The printing historian Stephen O. Saxe died on April 27th of this year, according to a memorial notice in the New York Times today (June 16th) and a brief note from the American Printing History Association, of which he was a founder. Saxe followed an interesting career path that led him from Yale Drama School to television set design to book design at Harcourt, Brace, but it was for his activities as an amateur (in the best etymological sense of the word) that he is best known, at least among printing scholars and enthusiasts. Among his publications was the book pictured above, the definitive study of the 19th-century iron presses that were the first major revolution in printing technology after Gutenberg. (Appropriately, the book was first published in a letterpress edition by Yellow Barn Press, though a trade edition followed.)

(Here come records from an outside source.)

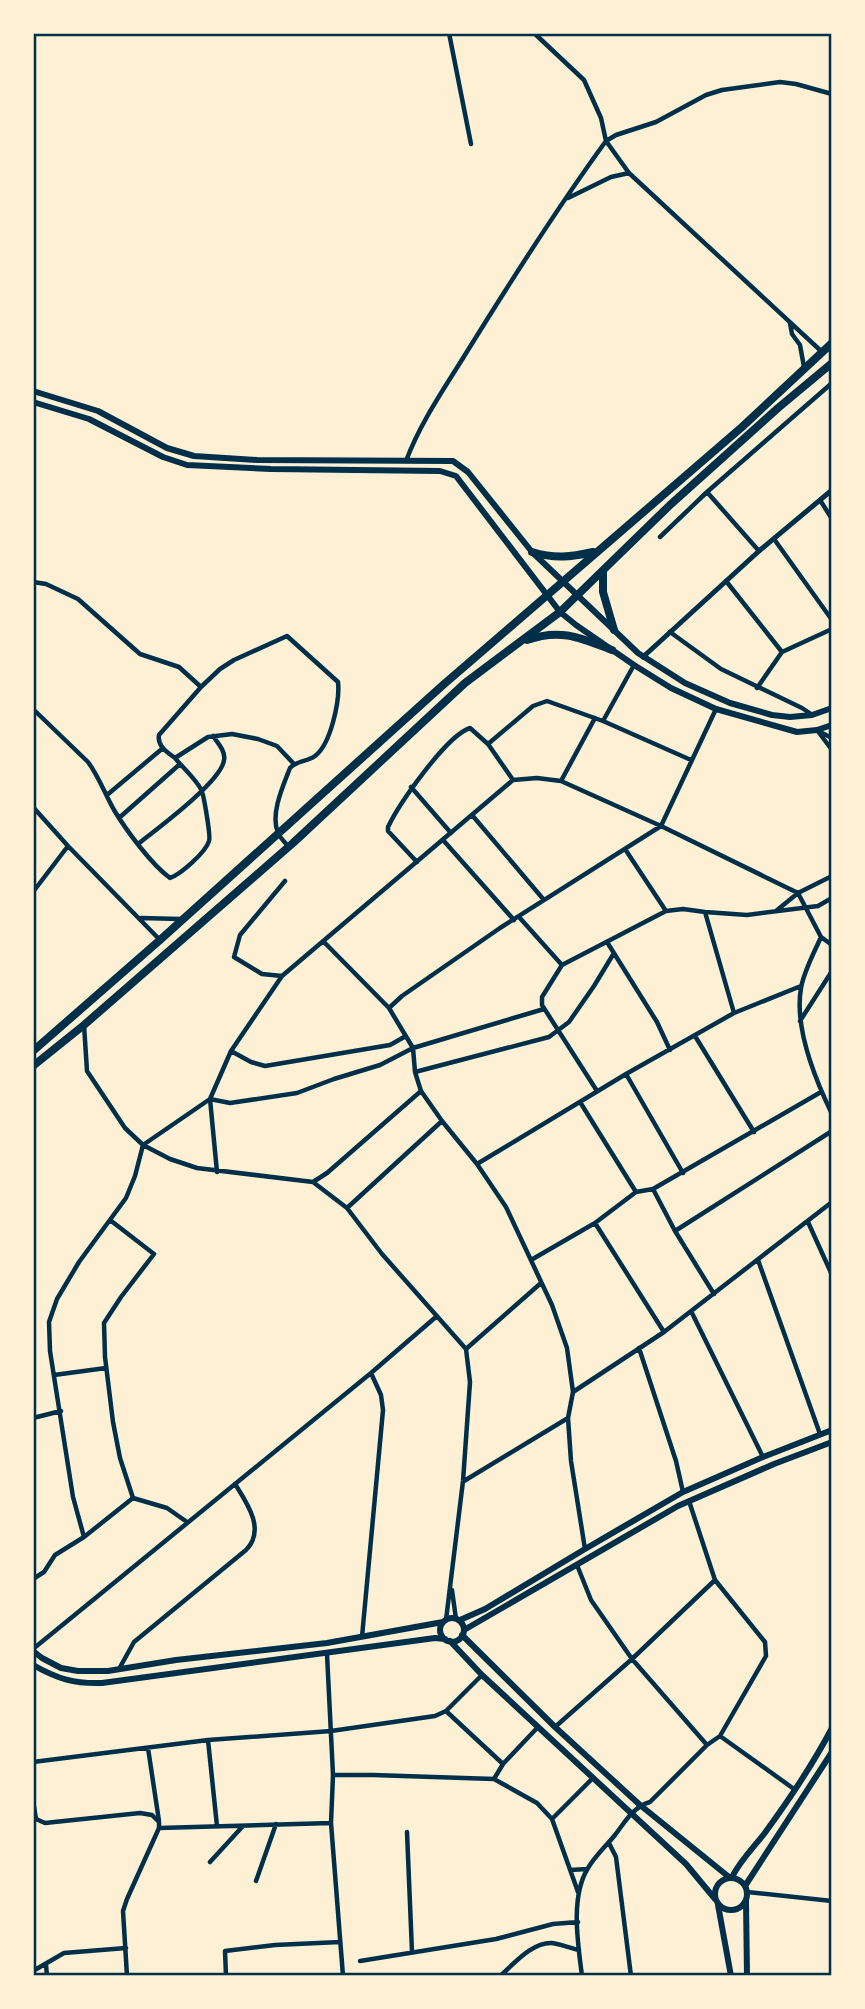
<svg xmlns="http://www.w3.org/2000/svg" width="865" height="2009" font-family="Karla,sans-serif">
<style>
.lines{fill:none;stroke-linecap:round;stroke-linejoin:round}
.minor{stroke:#003049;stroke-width:4.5}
.tertiary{stroke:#003049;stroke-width:5}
.secondary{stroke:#003049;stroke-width:6}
.trunk{stroke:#003049;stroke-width:8}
.neatline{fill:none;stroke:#003049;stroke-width:2.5}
</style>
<rect width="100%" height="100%" fill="#fdf0d5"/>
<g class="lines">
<!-- minor -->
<path class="minor" d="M449,33L471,144
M534,33L584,80L601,118L606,141L629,173L821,351
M568,198L611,177L629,173
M790,323L792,334L800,345L804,367
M406,461C421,421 446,386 468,350C512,279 557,208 606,141L616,135L656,122L706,95L722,90L780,82L796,84L832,94
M707,492L759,551
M820,500L832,519
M660,537L707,492L832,383
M774,539L832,620
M726,581L782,652
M33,582L46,584L78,599L140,654L179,667L201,687L220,669L234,660L287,636L338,682C340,700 331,744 315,756C307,762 297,760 290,768C283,786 270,814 278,833C280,838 285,842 288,846
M670,632L721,669L802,708L811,714
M201,687L159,735C157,746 167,752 175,758L208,737L232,734L258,739L277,746L294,764
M757,688L782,652L832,629
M33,709L88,762C99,777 105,794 114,810C126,830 151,864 170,878C181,874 206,852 209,841C211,837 204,797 202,792C200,783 181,766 175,758
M603,721L634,665
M817,730L832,750
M820,732L832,738
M488,744L533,706L547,701L603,721L691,760
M561,781L595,718
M411,787L451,833
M107,795L163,748
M33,807L68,846L160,940
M472,815L544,900
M119,818L180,764
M443,840L514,920
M138,844C157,829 222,781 224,760C226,752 218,743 213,736
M625,849L666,911
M417,862L388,831V827C399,804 446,736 470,728L488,744L513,780L537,778L561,781L661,826L798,893L821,937C814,953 804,971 801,988C794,1028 815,1079 832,1114
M285,881L240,935L234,957L262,974L282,976L513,780
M33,892L68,846
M776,911L798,893L832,876
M705,912L734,1013
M519,917L562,965L542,997V1005L597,1091
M141,918L181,919
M821,937L832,945
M324,942L389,1008L413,1048L415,1072L421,1091L442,1121L477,1164L506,1207L552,1305L567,1348L573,1392L568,1418L571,1461L585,1549
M607,942L657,1022L670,1050
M562,965L666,911L683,909L705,912L747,915L818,906L832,898
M389,1008L402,996L500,928L661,826L716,709
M800,1021L832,971
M84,1025L87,1071L125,1128L143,1145L170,1159L197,1168L313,1182L347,1208L382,1254L466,1349L470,1382L463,1481L446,1620
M695,1036L754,1132
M231,1051L251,1062L265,1066L390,1045L406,1036
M415,1072L549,1037L569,1022L594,986L614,953
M626,1074L683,1173
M580,1102L636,1192
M477,1164L626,1074L734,1013L801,986
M217,1172L210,1099L231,1051L282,976
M313,1182L327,1173L421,1091
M653,1189L675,1231L714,1294
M347,1208L442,1121
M110,1220L154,1254L121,1297L104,1323L105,1357L113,1422L120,1458L133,1498L167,1508L187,1522
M808,1222L832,1275
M595,1223L664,1332
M675,1231L832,1131
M531,1260L595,1223L636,1192L653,1189L821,1092
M758,1260L820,1434
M691,1311L763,1457
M639,1348L676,1461L683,1492
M466,1349L541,1283
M54,1375L106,1368
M573,1392L664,1332L832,1202
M33,1418L61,1411
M464,1481L568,1418
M689,1501L715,1580L765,1642L766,1656L720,1736
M84,1537L73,1497L50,1351L49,1322L57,1299L79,1262L126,1198L135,1176L143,1145L210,1099L230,1103L297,1093L334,1079L380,1065L413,1048L544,1009
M577,1565L591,1600L632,1659L707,1745L720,1736L794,1789
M33,1579L44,1572L55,1555L84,1537L133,1498
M452,1590L456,1619
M362,1637L383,1410L381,1395L371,1373
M33,1649L371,1373L437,1316
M327,1654L333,1775L331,1823L343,1976
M119,1669L134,1642L246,1550C266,1530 247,1503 235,1484
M446,1711L503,1764L494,1779L537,1803L552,1819L578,1892
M555,1727L632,1659L715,1580
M208,1740L331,1731L435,1716L446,1711L482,1675
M148,1748L159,1821
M33,1762L208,1740L217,1826
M503,1764L538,1727
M333,1775H373L494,1779
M33,1800L36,1819L45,1823L140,1813L152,1815L159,1822V1828
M552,1819L593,1778
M407,1832L412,1952
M609,1843L616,1857L631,1976
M210,1862L243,1826
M570,1870L587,1869
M256,1881L276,1824
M747,1892L832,1901
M360,1961L496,1939L553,1924L578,1922
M46,1965L47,1976
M33,1971L64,1953L126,1948
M127,1976L123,1911L127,1899L159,1828L331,1823
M226,1976L225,1951L275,1945L340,1942
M500,1976C514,1964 532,1942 552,1943C560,1944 570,1948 579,1950
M582,1976C578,1944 570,1897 588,1868C595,1856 606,1846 615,1835C625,1822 633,1807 650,1802L707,1745"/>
<!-- tertiary -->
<path class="tertiary" d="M643,657L759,551L832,490"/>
<!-- secondary -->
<path class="secondary" d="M33,391L98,411L167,448L194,456L257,460L453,461L468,472L532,552L638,653L685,683L730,703L772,715L790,717L812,715L832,708
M33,402L89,419L163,457L187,465L271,469L440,471L456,476L560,612L576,625L634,665L671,688L716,709L797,732L817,730L832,725
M440 1630a12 12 0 1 1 24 0a12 12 0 1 1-24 0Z
M460,1620L485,1609L585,1549L683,1492L763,1457L832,1430
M464,1630L678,1506L774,1464L832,1442
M462,1635L555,1727L640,1805L729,1877
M450,1641L482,1675L686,1864L715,1899
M33,1651L42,1658L61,1668L78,1671H108L176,1660L327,1643L443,1622
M33,1665C58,1679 74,1684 102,1683L435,1638L445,1639
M732,1877C740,1861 753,1848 764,1834C789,1800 813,1764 832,1728
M715 1894a16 16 0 1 1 32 0a16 16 0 1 1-32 0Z
M745,1886L832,1752
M746,1901L747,1976
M718,1905L731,1976"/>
<!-- trunk -->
<path class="trunk" d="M532,552C555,559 571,557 593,552
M603,571V592L614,630
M527,640C560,628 581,638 612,650
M33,1051L160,940L443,685L742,427L832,343
M33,1066L84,1025L293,843L465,683L560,612L670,505L778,408L832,363"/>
</g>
<!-- border -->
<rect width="865" height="2009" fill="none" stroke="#fdf0d5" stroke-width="70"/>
<rect x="35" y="35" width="795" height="1939" class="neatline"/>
</svg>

I met Stephen Saxe once. I had written to him with a couple of questions about some research I was doing and he generously invited me — a stranger and total novice to the field — and a printmaking friend to his home in White Plains, where he spent a couple of hours showing us his printing equipment and some treasures from his library, including an extraordinary 19th-century French specimen book filled with elaborate typographical decorations. (The APHA announcement has a nice photo of Saxe at his home.) There aren't many of his kind still around.

Update: Amelia Hugill-Fontanel has written a longer appreciation for the APHA website: "Stephen O. Saxe, A Partner in Printing History, (1930–2019)."

Monday, June 10, 2019

Mistaken Identity



An incident that Julio Cortázar (a noted admirer of Verne) would no doubt have appreciated, as related by Alejandro Zambla:
I remember how at sixteen, I convinced my dad to give me the six thousand pesos that Hopscotch cost, explaining that the book was "several books, but two in particular,"* so that buying it was like buying two novels for three thousand pesos each, or even four books for fifteen hundred pesos each. I also remember the employee at the Ateneo bookshop who, when I was looking for Around the Day in Eighty Worlds, explained to me patiently, over and over, that the book was called Around the World in Eighty Days and that the author was Jules Verne, not Julio Cortázar.
"Bring Back Cortázar," from The Paris Review (online) October 17, 2018.

I can sympathize, though, with the poor bookseller, who was no doubt used to dealing with cronopios like this fellow (played by Marty Feldman):


* The phrase is borrowed from the "Table of Instructions" of Hopscotch.